The sad truth is that the fascinating benefits of edtech are not what is being championed by schools. In reality, the most appealing aspects to schools are its potential to cut costs and help staff meet compliance regulations. For instance, teachers often have to draw up complex Individualised Education Plans (IEPs), which are particularly important for students with special needs. Technology can help teachers make real-time adjustments to these and assist them in data collection, which saves them from time-consuming monitoring. This is understandable, and if we can save teachers time so that they can spend more lesson time with students, then this is a huge positive. But efficiency should not be the driving force behind edtech; it must instead be effectiveness. We cannot introduce edtech in the name of cost-cutting and time-saving – it must all be for the benefit of the student.

The dystopian notion of replacing teachers with edtech also implies a future where remote learning is the norm. Again, this idea betrays a failure to step outside of the grading system and see the bigger educational picture. Schools provide a safe haven for many vulnerable students and present a key channel through which child abuse and neglect are reported. Many fear that incident rates were still just as high, but fewer could come forward due to the loss of the school. Schools also provide necessary nutrition to students who would not otherwise afford it.

Edtech will be a hugely positive development for education – but only if we use it in tandem with in-person teaching.

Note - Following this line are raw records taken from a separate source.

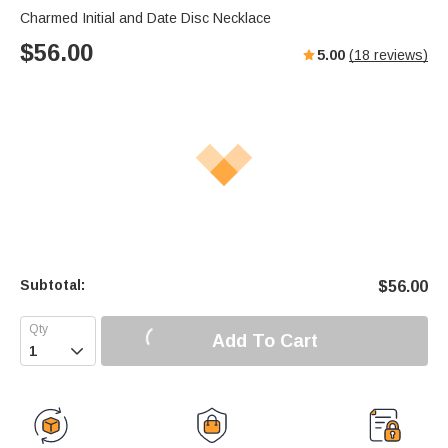
Charmed Initial and Date Disc Necklace
$
56.00
5.00
(
18
reviews)
Subtotal:
$
56.00
Add To Cart

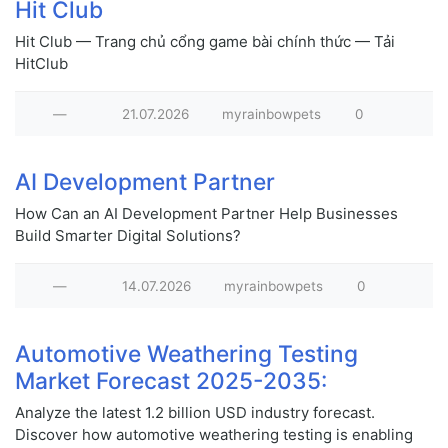
Hit Club
Hit Club — Trang chủ cổng game bài chính thức — Tải
HitClub
—
21.07.2026
myrainbowpets
0
AI Development Partner
How Can an AI Development Partner Help Businesses
Build Smarter Digital Solutions?
—
14.07.2026
myrainbowpets
0
Automotive Weathering Testing
Market Forecast 2025-2035:
Analyze the latest 1.2 billion USD industry forecast.
Discover how automotive weathering testing is enabling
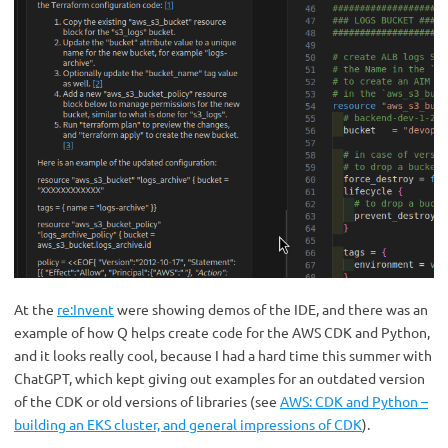
At the
re:Invent
were showing demos of the IDE, and there was an
example of how Q helps create code for the AWS CDK and Python,
and it looks really cool, because I had a hard time this summer with
ChatGPT, which kept giving out examples for an outdated version
of the CDK or old versions of libraries (see
AWS: CDK and Python –
building an EKS cluster, and general impressions of CDK
).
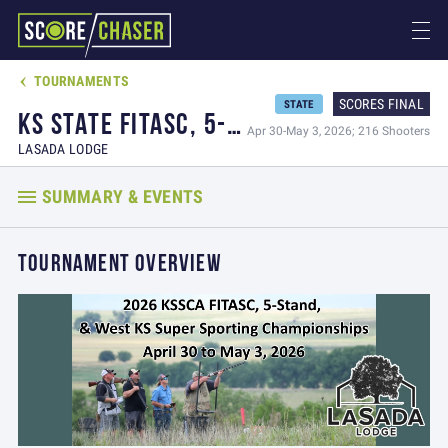
TOURNAMENTS

SCORES FINAL
STATE
KS STATE FITASC, 5-STAND, & WEST KS SUPER SPORTING CHAMPIONSHIPS
Apr 30-May 3, 2026; 216 Shooters
LASADA LODGE
SUMMARY & EVENTS
TOURNAMENT OVERVIEW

Shifting all learning online will only exacerbate society's unhealthy obsession with grades and academic figures, and narcissism associated with that. Creating an intellectually stimulating environment is only possible with teachers, peers and the wider school community.

Education should not be confined to our new-build secondary school walls. It should be a lifelong voyage. Our route should be guided by the winds of curiosity, not by the exams and grades that lurk on the horizon.